▸ **指示内容**
申命記の聖句を扱った文章のうち、「更にその言葉をしるしとして手」から「った円筒形の容器をつけます。」に至るまでの全部を、一字も変えずに書き写しなさい。

▸ **本文抜粋**
============================================================
私は物事を覚えて暗記するのが苦手であるのと好きではなかったので文系の科目は苦手でした。誰でも得手不得手があります。しかし繰り返し行うことによって誰でも能力を伸ばすことができます。教会に通っている子が神の言を暗記する暗唱聖句を通して能力を伸ばすことは祝福の一つであると思います。人によって暗唱聖句の長さは違っても良いと思いますがチャレンジしたいものです。

更にその言葉をしるしとして手に結び、記章として額に付けなさいといいます。ユダヤ教徒は朝の祈りの時に、ここの文字通りに革紐の付いたテフィリン(聖句箱)を左手と額に結んで祈ります。テフィリンの中には申命記6:4~9を含めた4か所の聖句が入っています。

イスラエルに行ったことのある方は、嘆きの壁の奥でユダヤ教徒の人たちがテフィリンをつけて祈っている姿を見られたかも知れません。また家の入り口の柱と町の門に書き記します。こちらはメズーザー(門柱)と言って自分の家の入り口の右側の柱に聖句の入った円筒形の容器をつけます。

ただこれらは聖書の書かれた時代に実際に行われていたという記述はありません。むしろ後の時代になって行われ始めたようです。確かにその当時に文字が使われていたか分かりませんし、また文字があったとしても読み書きをできる人は少数だったと思われますので、現在のように文字通りには行われていなかったと思います。

そうであるなら、しるしとして手に結び、記章として額に付け、家の入り口と町の門に書き記すとはどのような意味なのでしょうか。聖書で手は力を表します。日本語でも、助け手、働き手等と手を使って力を表します。私たちが何かをする時には手を使うことが多いものです。その時に神の言葉の掟を守る者のしるしとして、手に紐等が結ばれているのを見て神の掟を思い出したのかも知れません。

また記章として額に付けるのは原語では、「両目の間に」と書かれています。インドのヒンドゥー教では額に赤いしるしを付けます。ヒンドゥー教では眉間は特別な場所で、物事の真実を見極める第三の目と言われるそうです。この時もヒンドゥー教のように額にしるしを付けて、それによって自分の目で見ることだけではなくて、神の掟を通して見ることを意識したのかも知れません。

ヒンドゥー教の眉間のしるしは聖書のこの箇所の影響を受けたのかも知れません。家の入り口の柱と町の門のも何らかのしるしを付けて神の掟を思い起こすようにしたと思われます。

3、相続

命令の次は約束で、そのように全身全霊を尽くして神を愛し、神の掟を守り行う者には、どのような祝福が与えられるのでしょうか。その約束が10、11節にあります。「あなたの神、主が、あなたの父祖アブラハム、イサク、ヤコブに与えると誓われた地にあなたを導き入れ」ます。神の約束の地に導き入れられます。
============================================================
▸ **データ内容**
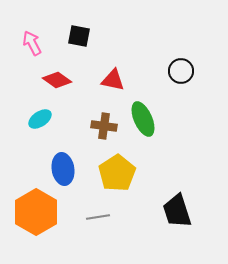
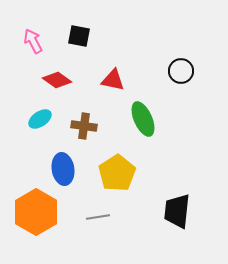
pink arrow: moved 1 px right, 2 px up
brown cross: moved 20 px left
black trapezoid: rotated 24 degrees clockwise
============================================================
▸ **解答**
更にその言葉をしるしとして手に結び、記章として額に付けなさいといいます。ユダヤ教徒は朝の祈りの時に、ここの文字通りに革紐の付いたテフィリン(聖句箱)を左手と額に結んで祈ります。テフィリンの中には申命記6:4~9を含めた4か所の聖句が入っています。

イスラエルに行ったことのある方は、嘆きの壁の奥でユダヤ教徒の人たちがテフィリンをつけて祈っている姿を見られたかも知れません。また家の入り口の柱と町の門に書き記します。こちらはメズーザー(門柱)と言って自分の家の入り口の右側の柱に聖句の入った円筒形の容器をつけます。